DOCUMENT SECTION:
- Opening Delimiter -

The Art of Motherhood: a Q&A with artist Lisa Creagh
Artist Lisa Creagh’s exhibition Holding Time at the Royal Brompton Hospital and also her interviews of breastfeeding mothers address themes that some of our PSG groups are exploring in their research: in February, nearly 120 mothers from Parenting Science Gang took part in a study to find out what’s in breast milk for older children, in an experiment that they had designed in collaboration with Imperial College and another Parenting Science Gang group is looking at experiences of breastfeeding mothers when accessing healthcare.
We invited Lisa to join us so we could to find out more about her work and also what we can learn from her practice that might inspire us when we’re planning the dissemination of our own data.
Lisa Creagh: I’m a mother and my daughter is 5 and a half. I had a tricky time breastfeeding. You can read more about this experience here when you have time as the story is Loooong and sad, kind of.
Although now I’m doing this work for a few years I realize that my story is quite typical of many women’s experiences
But that’s skipping forward.
So I decided to do something, given my skills set, it was probably going to be photography…I was amazed by how little support there was for breastfeeding. And I was also amazed by breastfeeding. It blew me away. I had never experienced such a transcendental sense of connectedness to anyone. I felt it was absolutely the most incredible, magical, wonderful thing in the world (I was full of oxytocin) And actually I still do. It bothered me that it seemed to be kind of unpopular and when I started to struggle with it, I was amazed at how quickly everyone seemed to encourage me to stop.
I was unable to breastfeed from day 10 due to double mastitis and I experienced that separation like a teenage breakup. I was devastated.
And then I watched as my baby took a bottle and I realized something else: that it felt somehow familiar and right. And that’s when I saw how far our culture has gone from the roots of breastfeeding in motherhood.
Because he bottle was like my toy bottle for my dolly. Like every bottle I had ever seen on TV, in ads and of course in real babies mouths. I had literally only seen ONE woman breastfeed in my life before I gave birth and I know now that this is actually a lot more than many women
Ellie Stoneley Gradwell: The exact reason I wrote Milky Moments … you articulate it so well
So I felt there was a huge problem, not just of visibility but of beauty. Because when I started to look for images of breastfeeding, search them out they were one of three things: 1. Medical diagrams 2. selfies or 3. PreRenaissance madonnas
PSG A: Have you seen this book? A Complex Delight: The Secularization of the Breast, 1350–1750
Lisa: I need a copy!!
PSG C: Lisa, Your words fill me with such sadness, save for the oxytocin bit. I relate, it resonates, it infuriates, it angers, it frustrates…
Lisa: Needless to say, I liked number 3 the best. I didn’t mind the selfies but they didn’t help me with what I was looking for. I was looking for inspiration. Because at this point I was expressing to (what I realise now) relactate
And I seriously needed inspiration to set that damn alarm at 3am and get up and pump on a cold december night, fifteen days after giving birth. it was a lonely job.
PSG D: Hell I remember this…it was awful
Lisa: God awful
PSG C: Oh the loneliness; the cold chills. Waking up in the middle of the night to pump, creeping out quietly so as not to wake anyone up. Basically disobeying GP & HV’s orders not to do this any more because you’ve done enough.

- Closing Delimiter -

DATASET EXTRACT:
- Opening Delimiter -

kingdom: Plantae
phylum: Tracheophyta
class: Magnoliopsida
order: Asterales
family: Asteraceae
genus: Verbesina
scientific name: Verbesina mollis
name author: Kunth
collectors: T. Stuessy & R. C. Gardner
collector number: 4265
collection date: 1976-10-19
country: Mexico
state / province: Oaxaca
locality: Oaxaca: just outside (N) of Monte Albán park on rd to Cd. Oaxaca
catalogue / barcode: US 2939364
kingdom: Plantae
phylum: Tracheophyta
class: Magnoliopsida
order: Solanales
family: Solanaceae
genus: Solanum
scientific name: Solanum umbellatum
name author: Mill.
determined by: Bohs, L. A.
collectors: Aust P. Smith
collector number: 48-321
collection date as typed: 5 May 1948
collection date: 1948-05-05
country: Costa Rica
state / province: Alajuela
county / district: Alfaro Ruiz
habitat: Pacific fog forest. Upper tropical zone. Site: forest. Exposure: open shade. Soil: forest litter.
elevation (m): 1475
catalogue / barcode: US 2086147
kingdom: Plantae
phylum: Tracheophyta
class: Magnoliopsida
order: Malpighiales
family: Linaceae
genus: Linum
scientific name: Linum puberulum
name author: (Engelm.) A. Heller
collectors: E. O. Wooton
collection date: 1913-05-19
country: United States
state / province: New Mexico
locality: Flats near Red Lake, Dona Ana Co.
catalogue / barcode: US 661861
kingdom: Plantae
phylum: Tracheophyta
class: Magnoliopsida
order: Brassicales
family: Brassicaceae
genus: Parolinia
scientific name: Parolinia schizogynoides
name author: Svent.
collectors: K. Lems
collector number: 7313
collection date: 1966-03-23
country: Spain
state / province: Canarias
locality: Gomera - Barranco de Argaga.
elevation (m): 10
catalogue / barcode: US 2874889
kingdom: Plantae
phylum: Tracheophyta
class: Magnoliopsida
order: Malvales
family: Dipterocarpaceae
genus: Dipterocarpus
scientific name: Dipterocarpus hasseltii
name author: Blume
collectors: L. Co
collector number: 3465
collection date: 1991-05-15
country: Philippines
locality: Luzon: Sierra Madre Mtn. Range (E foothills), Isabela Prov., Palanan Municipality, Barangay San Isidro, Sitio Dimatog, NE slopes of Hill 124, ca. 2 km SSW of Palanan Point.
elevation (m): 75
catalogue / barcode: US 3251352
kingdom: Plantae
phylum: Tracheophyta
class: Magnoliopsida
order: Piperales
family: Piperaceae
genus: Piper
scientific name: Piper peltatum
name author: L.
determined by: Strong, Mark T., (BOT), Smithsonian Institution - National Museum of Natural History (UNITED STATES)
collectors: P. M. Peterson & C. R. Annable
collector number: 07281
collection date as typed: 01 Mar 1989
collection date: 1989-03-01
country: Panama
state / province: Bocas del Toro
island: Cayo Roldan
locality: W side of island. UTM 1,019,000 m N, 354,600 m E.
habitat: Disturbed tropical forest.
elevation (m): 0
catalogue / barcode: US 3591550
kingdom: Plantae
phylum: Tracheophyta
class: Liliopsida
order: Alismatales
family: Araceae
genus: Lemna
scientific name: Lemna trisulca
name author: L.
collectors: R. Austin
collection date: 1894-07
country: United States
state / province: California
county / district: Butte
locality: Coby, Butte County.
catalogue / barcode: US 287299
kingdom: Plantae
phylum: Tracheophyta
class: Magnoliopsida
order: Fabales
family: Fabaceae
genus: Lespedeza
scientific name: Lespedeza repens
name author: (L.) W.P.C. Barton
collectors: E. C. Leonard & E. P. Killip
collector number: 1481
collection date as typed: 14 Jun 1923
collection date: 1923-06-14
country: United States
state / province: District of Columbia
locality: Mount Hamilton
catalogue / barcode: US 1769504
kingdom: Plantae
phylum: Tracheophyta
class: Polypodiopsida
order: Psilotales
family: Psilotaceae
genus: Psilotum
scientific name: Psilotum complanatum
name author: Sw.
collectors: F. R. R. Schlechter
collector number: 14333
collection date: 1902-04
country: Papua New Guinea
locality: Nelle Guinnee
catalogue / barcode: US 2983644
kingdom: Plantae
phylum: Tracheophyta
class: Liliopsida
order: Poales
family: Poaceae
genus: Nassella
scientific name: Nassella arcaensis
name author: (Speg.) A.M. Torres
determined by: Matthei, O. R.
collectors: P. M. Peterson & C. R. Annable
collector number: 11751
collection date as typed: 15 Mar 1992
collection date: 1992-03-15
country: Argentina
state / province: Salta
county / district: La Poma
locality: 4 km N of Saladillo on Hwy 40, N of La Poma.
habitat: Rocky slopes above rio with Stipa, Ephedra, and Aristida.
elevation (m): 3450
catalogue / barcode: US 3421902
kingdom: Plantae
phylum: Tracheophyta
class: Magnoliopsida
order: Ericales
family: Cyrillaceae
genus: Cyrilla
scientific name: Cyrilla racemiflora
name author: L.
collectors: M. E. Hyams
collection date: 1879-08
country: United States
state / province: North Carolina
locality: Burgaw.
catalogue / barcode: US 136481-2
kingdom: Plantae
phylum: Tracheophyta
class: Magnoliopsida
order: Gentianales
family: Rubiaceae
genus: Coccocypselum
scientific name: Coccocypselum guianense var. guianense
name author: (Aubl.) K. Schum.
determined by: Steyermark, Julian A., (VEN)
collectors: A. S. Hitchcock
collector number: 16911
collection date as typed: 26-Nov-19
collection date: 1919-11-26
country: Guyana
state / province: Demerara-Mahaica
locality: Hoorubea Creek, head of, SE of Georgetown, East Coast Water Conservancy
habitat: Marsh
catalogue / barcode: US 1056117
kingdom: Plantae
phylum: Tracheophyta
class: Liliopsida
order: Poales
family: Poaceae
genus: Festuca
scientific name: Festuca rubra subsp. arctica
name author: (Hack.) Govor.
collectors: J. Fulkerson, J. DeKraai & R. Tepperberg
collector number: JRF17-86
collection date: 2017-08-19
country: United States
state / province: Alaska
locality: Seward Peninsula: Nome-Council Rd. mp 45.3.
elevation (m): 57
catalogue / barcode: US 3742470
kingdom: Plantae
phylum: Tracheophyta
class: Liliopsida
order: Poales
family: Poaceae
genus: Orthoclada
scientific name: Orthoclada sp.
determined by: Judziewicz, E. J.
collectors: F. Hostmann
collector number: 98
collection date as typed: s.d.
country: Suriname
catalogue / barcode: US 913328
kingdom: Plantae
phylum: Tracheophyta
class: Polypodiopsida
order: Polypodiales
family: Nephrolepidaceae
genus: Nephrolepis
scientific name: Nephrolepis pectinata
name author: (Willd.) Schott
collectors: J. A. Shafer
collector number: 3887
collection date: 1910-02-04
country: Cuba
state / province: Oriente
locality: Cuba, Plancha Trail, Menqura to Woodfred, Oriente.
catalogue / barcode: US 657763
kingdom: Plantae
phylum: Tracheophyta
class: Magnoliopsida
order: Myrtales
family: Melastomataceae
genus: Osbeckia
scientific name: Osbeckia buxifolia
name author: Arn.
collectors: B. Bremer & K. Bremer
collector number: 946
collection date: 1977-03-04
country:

- Closing Delimiter -

QUESTIONS ON THE MATERIAL:
a - According to the Q&A with artist Lisa Creagh, what condition left her unable to breastfeed from day 10?
b - Go on with the Q&A with artist Lisa Creagh from the point where it stops.
None of the items is needed here.

RESULTS OF THE EXERCISE:
a - Double mastitis.

b -
What a place of pain to remember….but also a strong place of advocacy for one self and one’s child.
Lisa: yes there’s a lot of strength in what women do for their children
PSG D: Oh yes. This sentence sums up motherhood for me the past two years throughout pregnancy and now he is 1
I needed beauty and wonder and the amazement that I remembered from those early days
In those early days I felt like every mother was a goddess creating this miracle of life
And the other thing I loved about breastfeeding was how it made time sort of go away. Time just passed, so easily, like a river flowing. It felt like a new kind of time. And I felt I could think these wonderful imaginative thoughts without any constraint. It was as if breastfeeding was this wonderful imaginative, intellectual experience where I could come up with ideas and research new thoughts and ideas and at the same time be so incredibly close to someone, someone new and exciting and brilliant.
PSG C: Sophia Collins, this reminds me of your story about the conception and development of the Parenting Science Gang during breastfeeding….the power of boobin hey ???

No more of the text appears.